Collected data
===

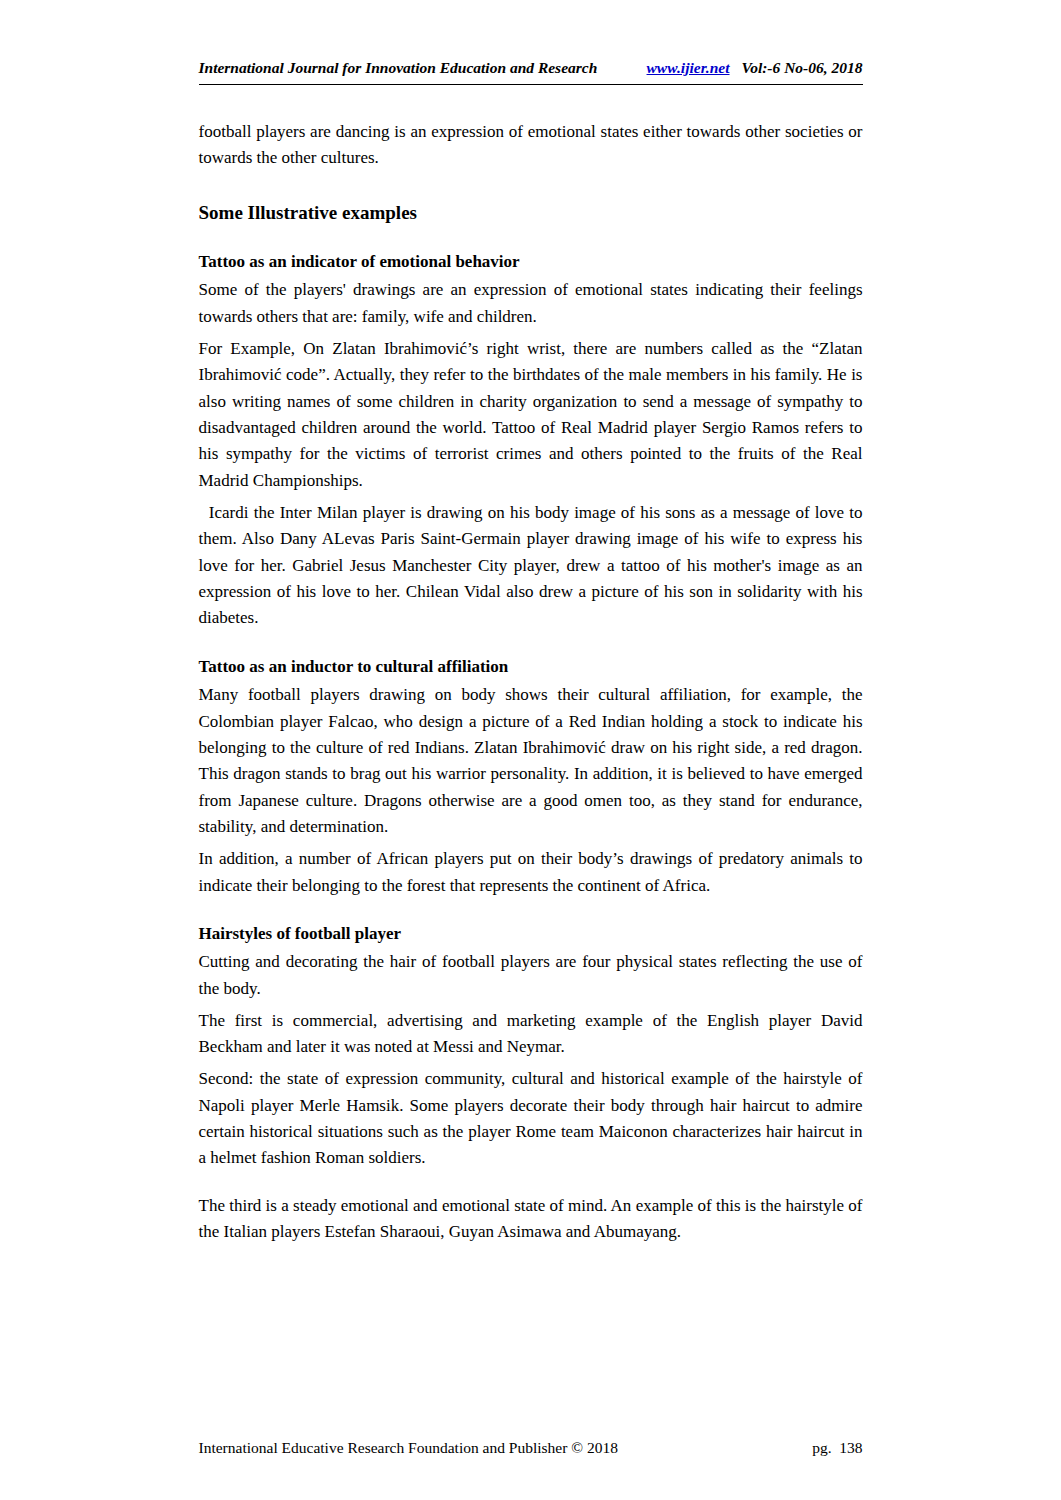International Journal for Innovation Education and Research www.ijier.net Vol:-6 No-06, 2018
football players are dancing is an expression of emotional states either towards other societies or towards the other cultures.
Some Illustrative examples
Tattoo as an indicator of emotional behavior
Some of the players' drawings are an expression of emotional states indicating their feelings towards others that are: family, wife and children.
For Example, On Zlatan Ibrahimović’s right wrist, there are numbers called as the “Zlatan Ibrahimović code”. Actually, they refer to the birthdates of the male members in his family. He is also writing names of some children in charity organization to send a message of sympathy to disadvantaged children around the world. Tattoo of Real Madrid player Sergio Ramos refers to his sympathy for the victims of terrorist crimes and others pointed to the fruits of the Real Madrid Championships.
Icardi the Inter Milan player is drawing on his body image of his sons as a message of love to them. Also Dany ALevas Paris Saint-Germain player drawing image of his wife to express his love for her. Gabriel Jesus Manchester City player, drew a tattoo of his mother's image as an expression of his love to her. Chilean Vidal also drew a picture of his son in solidarity with his diabetes.
Tattoo as an inductor to cultural affiliation
Many football players drawing on body shows their cultural affiliation, for example, the Colombian player Falcao, who design a picture of a Red Indian holding a stock to indicate his belonging to the culture of red Indians. Zlatan Ibrahimović draw on his right side, a red dragon. This dragon stands to brag out his warrior personality. In addition, it is believed to have emerged from Japanese culture. Dragons otherwise are a good omen too, as they stand for endurance, stability, and determination.
In addition, a number of African players put on their body’s drawings of predatory animals to indicate their belonging to the forest that represents the continent of Africa.
Hairstyles of football player
Cutting and decorating the hair of football players are four physical states reflecting the use of the body.
The first is commercial, advertising and marketing example of the English player David Beckham and later it was noted at Messi and Neymar.
Second: the state of expression community, cultural and historical example of the hairstyle of Napoli player Merle Hamsik. Some players decorate their body through hair haircut to admire certain historical situations such as the player Rome team Maiconon characterizes hair haircut in a helmet fashion Roman soldiers.
The third is a steady emotional and emotional state of mind. An example of this is the hairstyle of the Italian players Estefan Sharaoui, Guyan Asimawa and Abumayang.
International Educative Research Foundation and Publisher © 2018 pg. 138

===

- EXERCISE INSTRUCTIONS
Copy out every line of the data where the word "that" occurs.

- WRITTEN RESPONSE
Some of the players' drawings are an expression of emotional states indicating their feelings towards others that are: family, wife and children.
In addition, a number of African players put on their body’s drawings of predatory animals to indicate their belonging to the forest that represents the continent of Africa.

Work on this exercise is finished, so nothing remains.